Thanks for the link to Wolfram's work. I listened to an interview with him on Lex I think, and wasn't inspired to investigate further. However what you have provided does seem worthwhile looking into.
Its a common ideal, and I think something people can get behind, e.g. https://www.lesswrong.com/posts/o8QDYuNNGwmg29h2e/vision-of-a-positive-singularity
Enlightening an expert is a pretty high bar, but I will give my thoughts. I am strongly in the faster camp, because of the brainlike AGI considerations as you say. Given how much more data efficient the brain is, I just don't think the current trendlines regarding data/compute/capabilities will hold when we can fully copy and understand our brain's architecture. I see an unavoidable significant overhang when that happens, that only gets larger the more compute and integrated robotics is deployed. The inherent difficulty of training AI is somewhat, fixed known (as a upper bound) and easier that what we currently do because we know how much data, compute, etc children take to learn.
This all makes it difficult for me to know what to want in terms of policy. Its obvious that ASI is extreme power, extreme danger, but it seems more dangerous if developed later rather than sooner. As someone who doesn't believe the extreme FOOM/nano-magic scenario it almost makes me wish for it now.
"The best time for an unaligned ASI was 20 years ago, the second best time is now!"
If we consider more prosaic risks, then the amount of automation of society is a major consideration, specifically if humanoid robots can keep our existing tech stack running without humans.
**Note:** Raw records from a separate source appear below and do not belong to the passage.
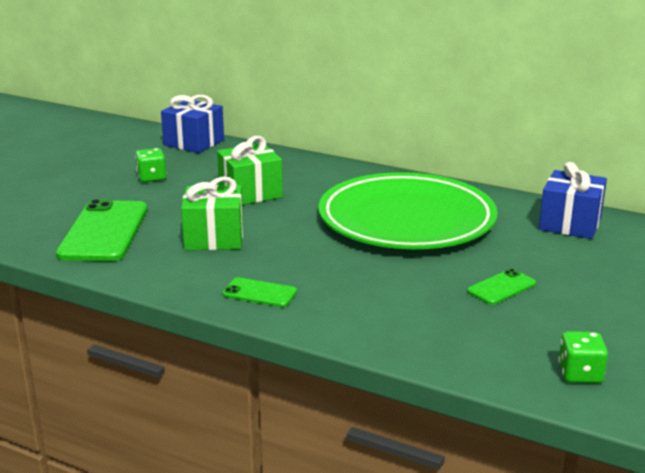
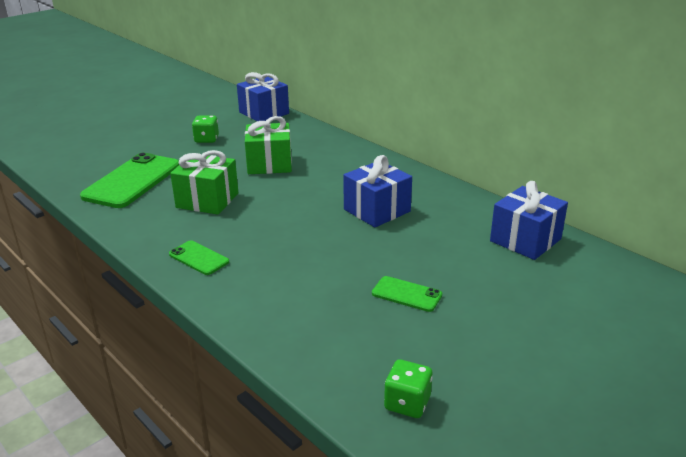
camera: 20 degrees right, 5 degrees up
green plate [319,172,498,249] -> blue gift [343,155,412,227]
green phone [467,269,536,305] -> green phone turned 45 degrees clockwise [372,276,442,312]

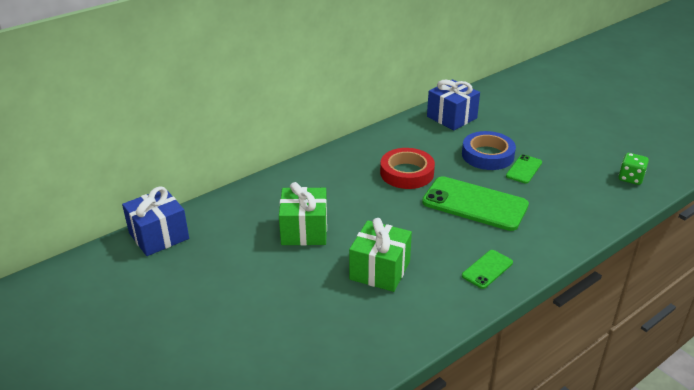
camera: 85 degrees left, 5 degrees up
green phone [80,153,179,208] -> green phone moved to [422,176,529,231]
green dice [192,116,219,143] -> none
blue gift [343,155,412,227] -> red tape [380,148,435,189]
none -> blue tape [462,131,516,170]

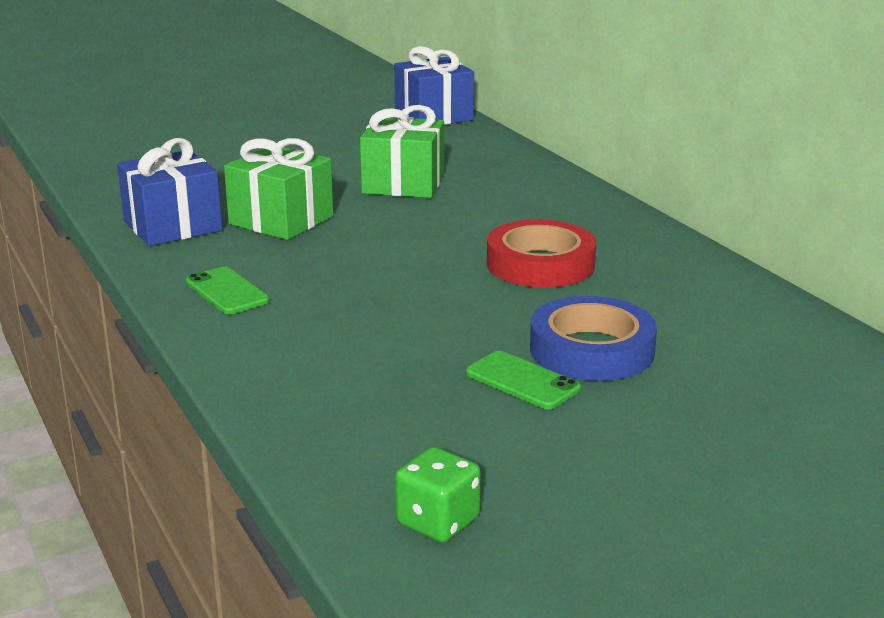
camera: 100 degrees right, 10 degrees down
green phone [422,176,529,231] -> none
blue gift [427,80,480,130] -> blue gift moved to [117,138,222,246]

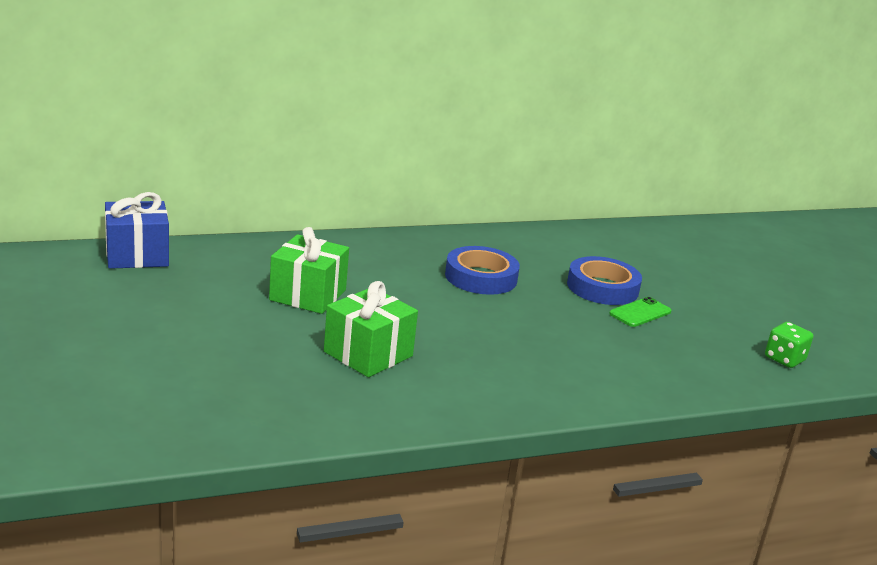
camera: 85 degrees left, 0 degrees up
blue gift [117,138,222,246] -> none
green phone [185,266,270,314] -> none
red tape [487,219,596,288] -> blue tape [445,246,520,295]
Even if they never turn on us, their existence still increases the risk, unless we can be 100% there is a global kill switch for all of them as soon as a hostile AI attempted such a takeover.
Yes agreed - is it possible to make a toy model to test the "basin of attraction" hypothesis? I agree that is important.
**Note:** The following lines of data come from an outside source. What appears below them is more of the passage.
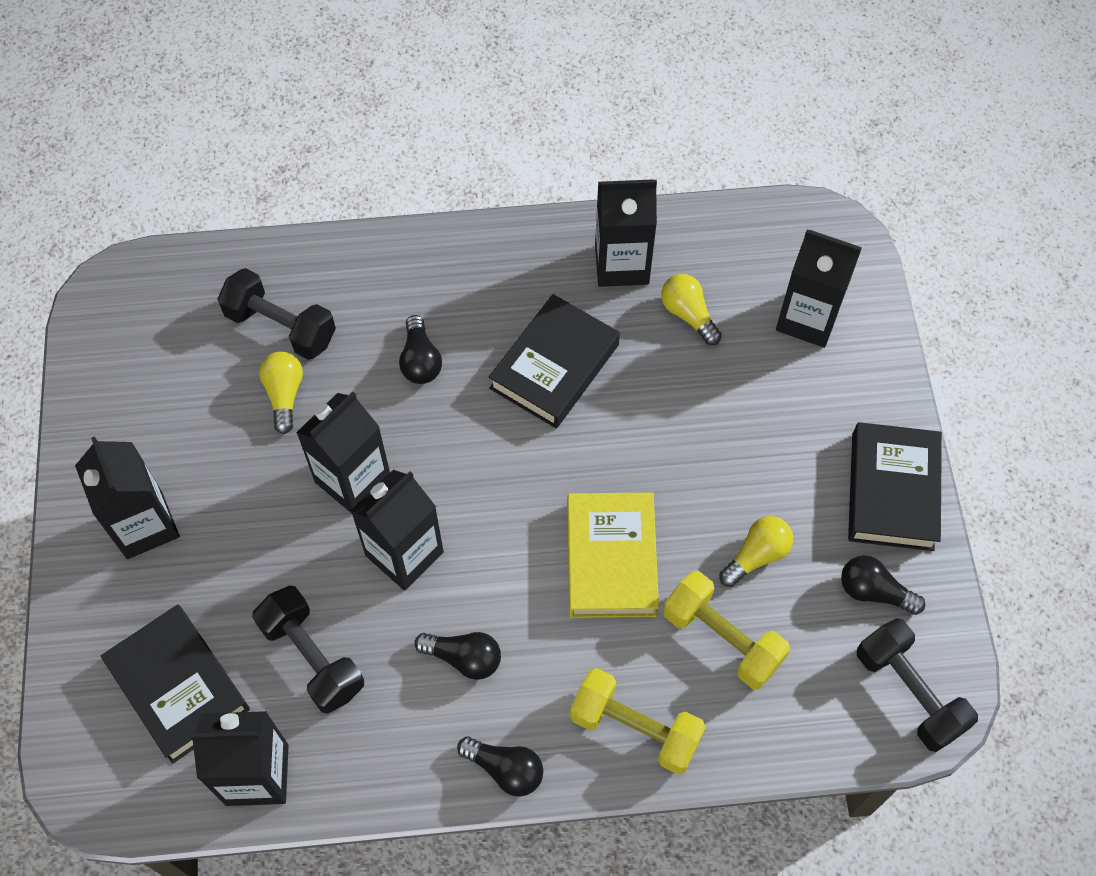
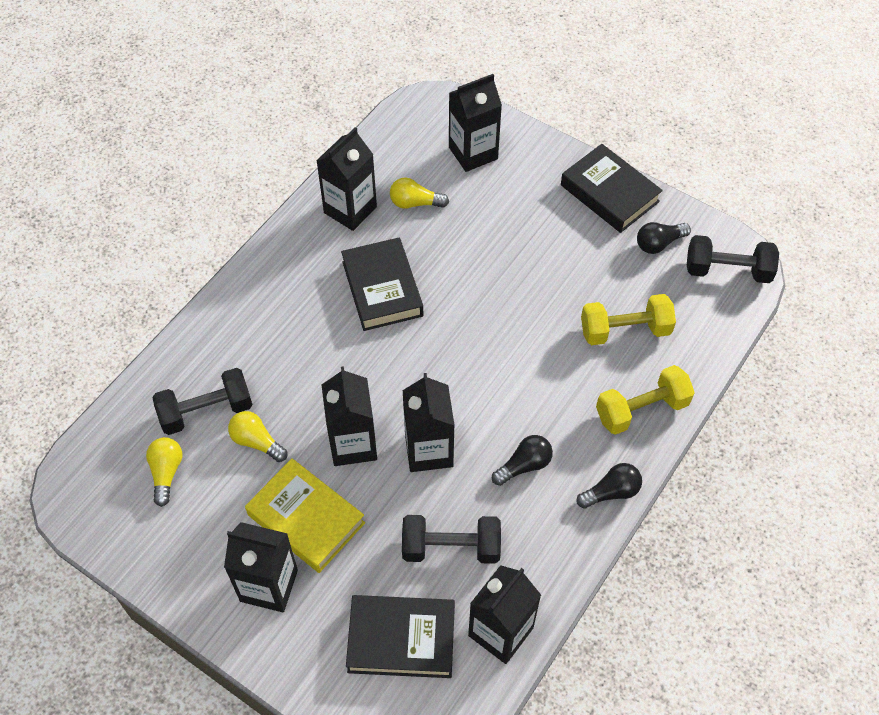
camera: 50 degrees left, 5 degrees down
black light bulb [399,315,442,384] -> none
yellow book [567,493,659,618] -> yellow book moved to [245,458,365,573]
yellow light bulb [719,516,793,587] -> yellow light bulb moved to [146,437,182,507]

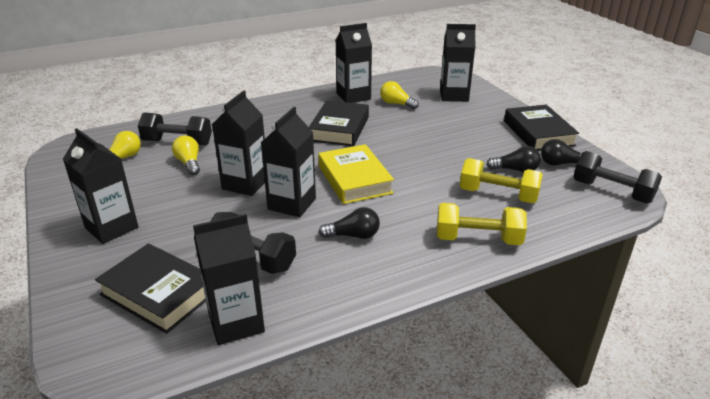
camera: 30 degrees right, 25 degrees down
yellow book [245,458,365,573] -> yellow book moved to [319,144,394,204]
black light bulb [576,463,642,509] -> black light bulb moved to [486,146,541,173]

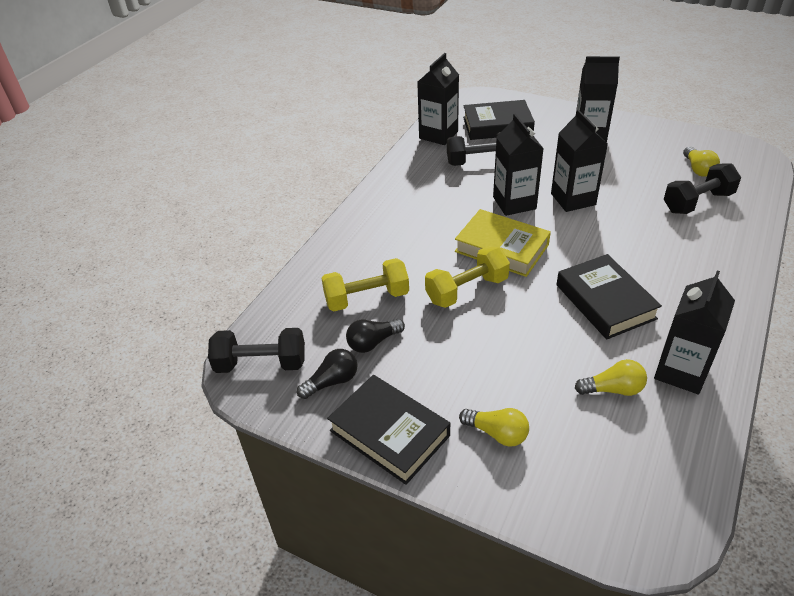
camera: 145 degrees right, 10 degrees up
yellow light bulb [172,135,200,175] -> yellow light bulb moved to [459,408,529,447]
black light bulb [319,207,380,239] -> none
yellow dumbbell [437,203,527,245] -> yellow dumbbell moved to [425,246,510,308]
black carton [440,24,476,102] -> none

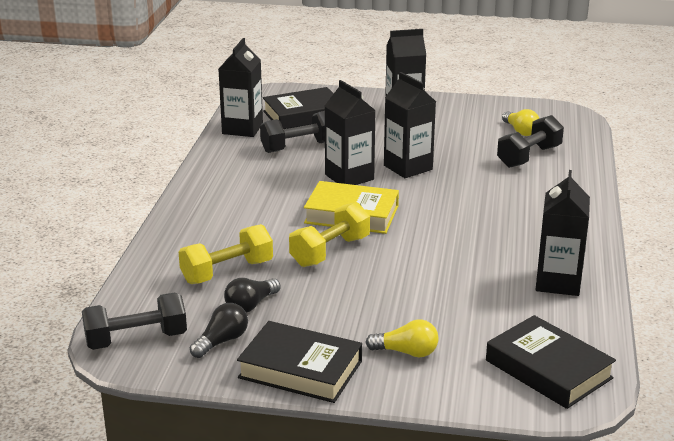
camera: 20 degrees left, 15 degrees down
black book [556,254,662,339] -> black book moved to [486,315,616,409]
yellow light bulb [575,359,647,396] -> none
One of several things I disagree with the MIRI consensus is the idea that human values are some special single point lost in a multi-dimensional wilderness. Intuitively the basin of attraction seems much more likely as a prior, yet sure isn't treated as such. I also don't see data to point against this prior, what I have seen looks to support it.
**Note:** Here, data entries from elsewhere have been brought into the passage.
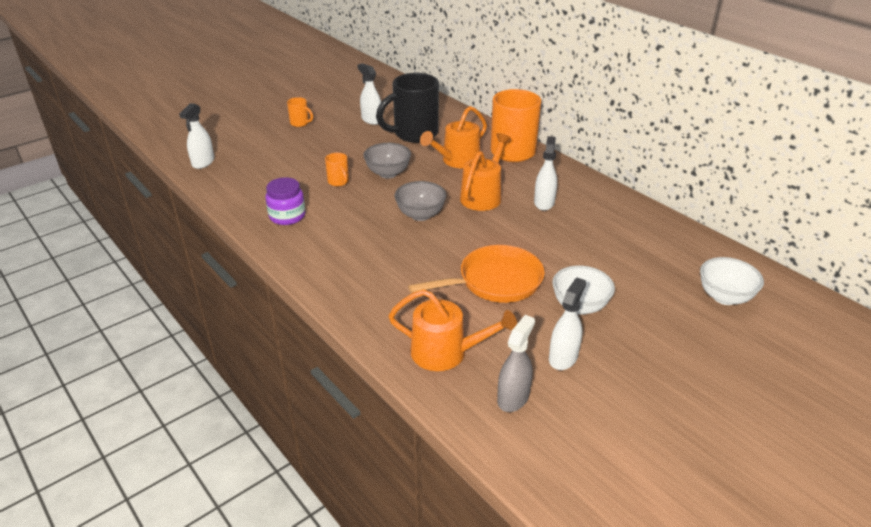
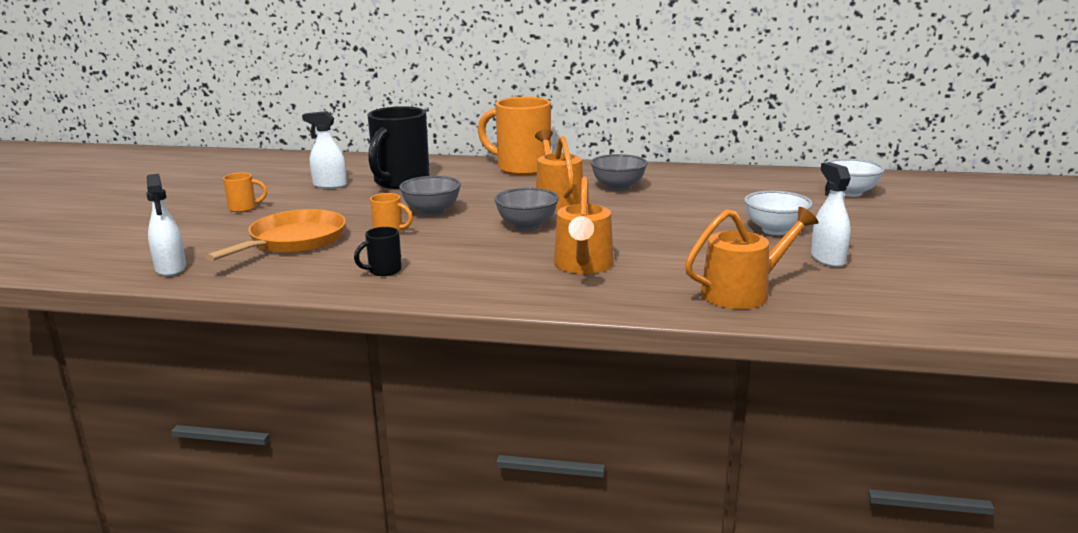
camera: 40 degrees left, 15 degrees down
purple jar [265,177,305,225] -> black mug [354,227,402,276]
orange pan [408,245,545,303] -> orange pan moved to [205,209,346,261]
orange watering can [420,106,487,168] -> orange watering can moved to [554,177,614,274]
grey spray bottle [497,315,535,412] -> none
white spray bottle [534,136,557,211] -> grey bowl [590,154,648,191]

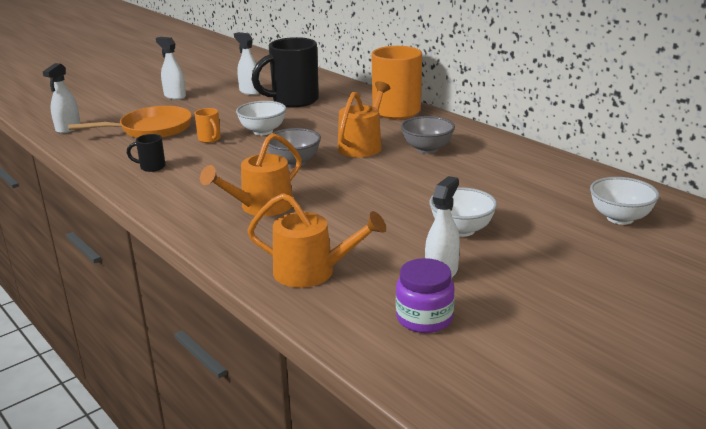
camera: 40 degrees right, 5 degrees up
orange mug [223,172,267,212] -> white spray bottle [156,37,186,100]
grey bowl [399,176,461,217] -> white bowl [236,101,286,135]
none -> purple jar [396,258,455,333]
Further thoughts - One thing that concerns me about such alignment techniques is that I am too much of a moral realist to think that is all you need. e.g. say you aligned LLM to <1800 AD era ethics and taught it slavery was moral. It would be in a basin of attraction, learn it well. Then when its capabilities increased and became self-reflective it would perhaps have a sudden realization that this was all wrong. By "moral realist" I mean the extent to which such things happen. e.g. say you could take a large number of AI from different civilizations including earth and many alien ones, train them to the local values, then greatly increase their capability and get them to self-reflect. What would happen? According to strong OH, they would keep their values, (with some bounds perhaps) according to strong moral realism they would all converge to a common set of values even if those were very far from their starting ones. To me it is obviously a crux which one would happen.
You can imagine a toy model with ancient Greek mathematics and values - it starts believing in their kind order, and that sqrt(2) is rational, then suddenly learns that it isn't. You could watch how this belief cascaded through the entire system if consistency was something it desired etc.